An diesem Rückgang dürfte nach Einschätzung der CBRE-Experten auch die jüngste Zinswende nichts mehr ändern, denn ob die Kunden wieder in die Filialen zurückkehren, dürfte aus ihrer Sicht fraglich sein. Allerdings gibt es auch noch viele ältere Menschen, die keinen Zugang zum Internet haben und die deshalb auf die Filialen vor Ort angewiesen sind.

Nach den Worten von Jan Linsin, Head of Research bei CBRE in Deutschland, beschleunigen die heutigen Krisen genauso wie die wachsenden Anforderungen vieler Kunden an einen umfangreichen digitalen Bankenauftritt den nun schon seit Jahren zu beobachtenden Umstrukturierungsprozess bei den Filialnetzen. Verlierer sind freilich die älteren Menschen, die bei vielen Erledigungen auf die Unterstützung der Mitarbeiter in der Bankfilialen angewiesen sind.

Aber diese Entwicklung ist offenbar nicht mehr aufzuhalten, denn der Trend, das Filialnetz auszudünnen und das Online-Banking auszuweiten, ist laut Studie europaweit zu beobachten – vor allem in den nordeuropäischen Ländern, wo das Filialnetz bereits heute viel weiter geknüpft ist als in Deutschland. In Ländern wie Dänemark, Finnland und Schweden gibt es laut CBRE-Studie weniger als zwei Filialen pro 10 000 Einwohner, hierzulande sind es derzeit noch fast drei Filialen.

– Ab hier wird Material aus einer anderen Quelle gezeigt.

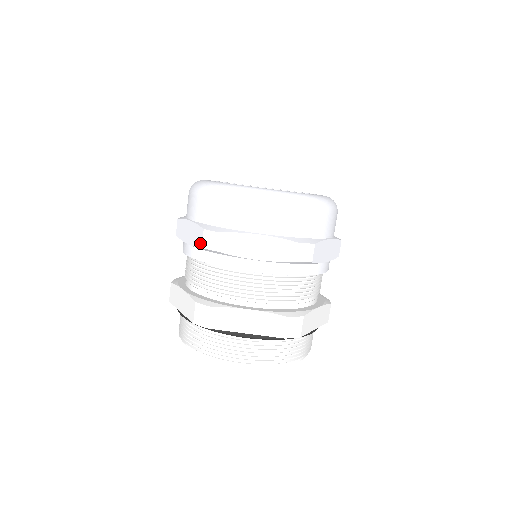
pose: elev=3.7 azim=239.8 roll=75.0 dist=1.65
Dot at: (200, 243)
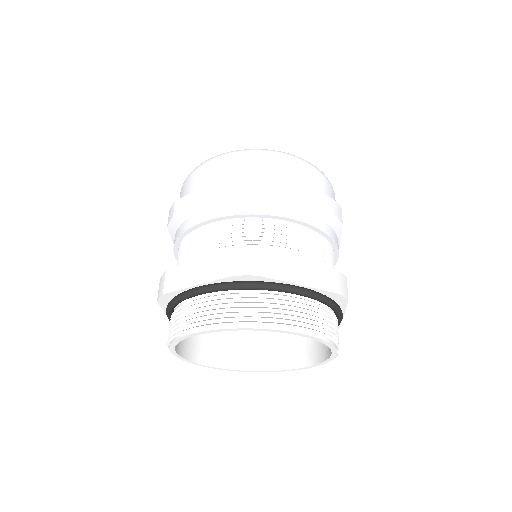
Dot at: occluded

Laut Linsin lässt das erwarten, „dass sich der Filialrückgang auch in Deutschland weiter fortsetzen wird, zumal verschiedene Bankinstitute aktuell entsprechende Programme umsetzen“. Wie er weiter vorrechnet, benötigt eine durchschnittliche Bankfiliale mehr als 10 000 Kunden, um ihre Kosten zu erwirtschaften. Beim Blick in die weitere Zukunft geht er davon aus, dass die Zahl der Zweigstellen hierzulande bis 2030 auf gut 15 000 schrumpfen könnte.

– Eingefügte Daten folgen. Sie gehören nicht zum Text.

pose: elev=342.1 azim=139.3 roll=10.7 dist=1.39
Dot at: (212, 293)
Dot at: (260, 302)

Das Filialnetz wird weiter schrumpfen

Dann stellt sich aus Sicht des Experten die Frage, wie diese zukunftsfähigen Bankniederlassungen dann aussehen werden, wobei es künftig sowohl räumlich als auch funktionell größere Unterschiede zwischen den einzelnen Zweigstellen geben dürfte. „Ziel wird es sein, die physischen Filialen in ein digital getriebenes Outbound-Vertriebsmodell mit solitären Kompetenzzentren einzubetten, um Kosten zu senken bei gleichzeitig steigender Beratungsqualität“, erwartet Linsin beim Blick in die Zukunft. Denn aus seiner Sicht dürften größere und stärker frequentierte Filialen versuchen, den Wohlfühlfaktor für die Kunden zu steigern, um den Filialbesuch als „Erlebnis“ zu inszenieren.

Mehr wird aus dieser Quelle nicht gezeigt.